What the task asks: Decide whether each statement below agrees with the forum thread about running Synchrad across multiple nodes. For each, answer yes or no and quote the deciding words of the thread. (a) The simulation already takes about 25 hours on a node with four A100 GPUs. (b) The first attempt to run across multiple nodes succeeded. (c) The error output reports an exit code of 11.

Problem trying to run synchrad across multiple nodes

[delaossa]

Hello @hightower8083 and all,

I have been using Synchrad recently to calculate coherent radiation of a beam through an undulator.
Thank you for the code!

For my study, it has become clear that I need more macro particles to find convergence of the results, but the simulation already takes about 25 hours in a 4 x GPU (A100) node.
It'd be great to be able to run across multiple nodes to use more GPUs and save some time.
However, I failed on my first try and I am not sure why.

In the submission script, I simply increased the number of requested nodes and adjusted the number of mpi process to use.
This is an example with 2 nodes:

#!/bin/bash -x
#SBATCH --job-name=synchrad
#SBATCH --partition=mpa
#SBATCH --nodes=2
#SBATCH --constraint="GPUx4&A100"
#SBATCH --time=48:00:00
#SBATCH --output=stdout
#SBATCH --error=stderr
#SBATCH --mail-type=END

# Activate environment
source $HOME/synchrad_env.sh
export PYOPENCL_CTX=':'

mpirun -n 8 python undulator_beam.py

The error message is not really helpful to me:

===================================================================================
=   BAD TERMINATION OF ONE OF YOUR APPLICATION PROCESSES
=   PID 140773 RUNNING AT max-mpag009
=   EXIT CODE: 9
=   CLEANING UP REMAINING PROCESSES
=   YOU CAN IGNORE THE BELOW CLEANUP MESSAGES
===================================================================================
YOUR APPLICATION TERMINATED WITH THE EXIT STRING: Killed (signal 9)
This typically refers to a problem with your application.
Please see the FAQ page for debugging suggestions

Am I forgetting anything?

Thank you for your help!

[hightower8083]

Hi Alberto @delaossa

Thanx for your interest in the code!

Given data:
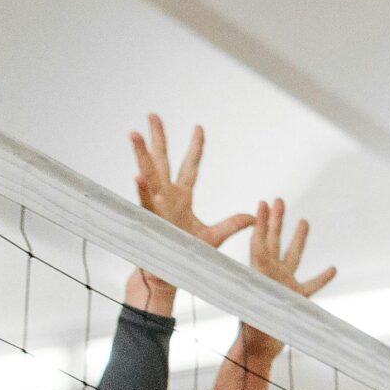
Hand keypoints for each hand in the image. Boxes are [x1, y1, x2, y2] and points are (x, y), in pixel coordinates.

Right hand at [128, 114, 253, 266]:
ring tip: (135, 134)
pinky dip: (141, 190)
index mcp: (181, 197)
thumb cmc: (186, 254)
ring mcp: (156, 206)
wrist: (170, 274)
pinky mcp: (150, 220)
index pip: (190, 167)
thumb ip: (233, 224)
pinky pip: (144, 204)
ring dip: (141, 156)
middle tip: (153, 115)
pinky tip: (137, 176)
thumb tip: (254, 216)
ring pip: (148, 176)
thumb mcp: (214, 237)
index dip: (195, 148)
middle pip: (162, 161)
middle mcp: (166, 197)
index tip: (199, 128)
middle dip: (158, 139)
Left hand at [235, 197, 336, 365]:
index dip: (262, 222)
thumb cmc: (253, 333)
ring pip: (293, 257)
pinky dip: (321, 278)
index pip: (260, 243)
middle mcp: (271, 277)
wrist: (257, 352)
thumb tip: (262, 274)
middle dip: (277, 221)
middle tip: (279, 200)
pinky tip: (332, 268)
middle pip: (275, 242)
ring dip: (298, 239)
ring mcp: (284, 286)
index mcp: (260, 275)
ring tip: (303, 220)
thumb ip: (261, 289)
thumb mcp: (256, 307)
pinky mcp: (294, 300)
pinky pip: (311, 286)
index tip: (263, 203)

...

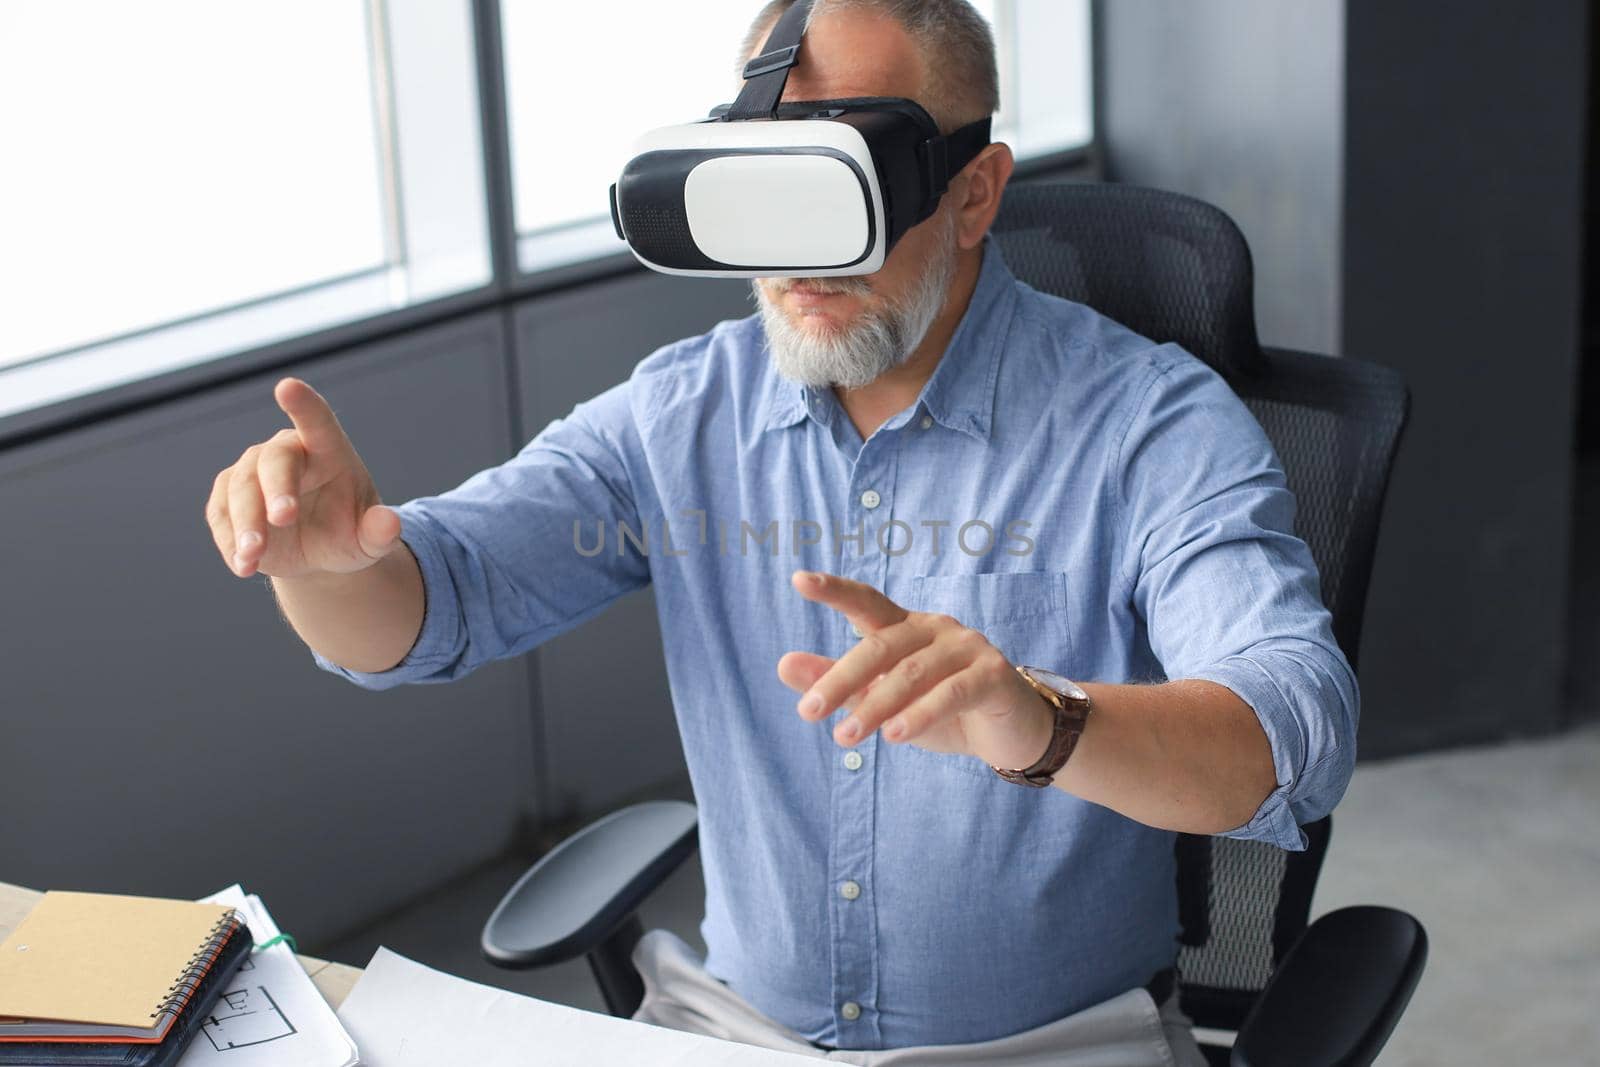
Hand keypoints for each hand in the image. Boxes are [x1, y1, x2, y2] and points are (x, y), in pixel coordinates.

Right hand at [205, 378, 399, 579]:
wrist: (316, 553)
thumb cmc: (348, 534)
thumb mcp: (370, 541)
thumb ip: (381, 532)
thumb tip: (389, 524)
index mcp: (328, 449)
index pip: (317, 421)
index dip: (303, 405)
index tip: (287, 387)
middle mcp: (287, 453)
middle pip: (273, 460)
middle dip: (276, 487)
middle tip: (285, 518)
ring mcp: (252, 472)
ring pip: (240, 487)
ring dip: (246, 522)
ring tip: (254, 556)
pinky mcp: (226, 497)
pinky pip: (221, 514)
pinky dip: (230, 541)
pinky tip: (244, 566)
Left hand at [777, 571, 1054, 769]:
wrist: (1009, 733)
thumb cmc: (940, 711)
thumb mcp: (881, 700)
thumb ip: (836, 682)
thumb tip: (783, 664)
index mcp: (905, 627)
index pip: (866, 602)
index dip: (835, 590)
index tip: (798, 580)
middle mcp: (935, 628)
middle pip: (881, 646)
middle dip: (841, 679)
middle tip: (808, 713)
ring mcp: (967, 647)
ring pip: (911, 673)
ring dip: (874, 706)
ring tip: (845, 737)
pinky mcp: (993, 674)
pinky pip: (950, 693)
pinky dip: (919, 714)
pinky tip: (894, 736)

Problem solution:
(a) Yes: "the simulation already takes about 25 hours in a 4 x GPU (A100) node"
(b) No: "However, I failed on my first try and I am not sure why."
(c) No: "EXIT CODE: 9"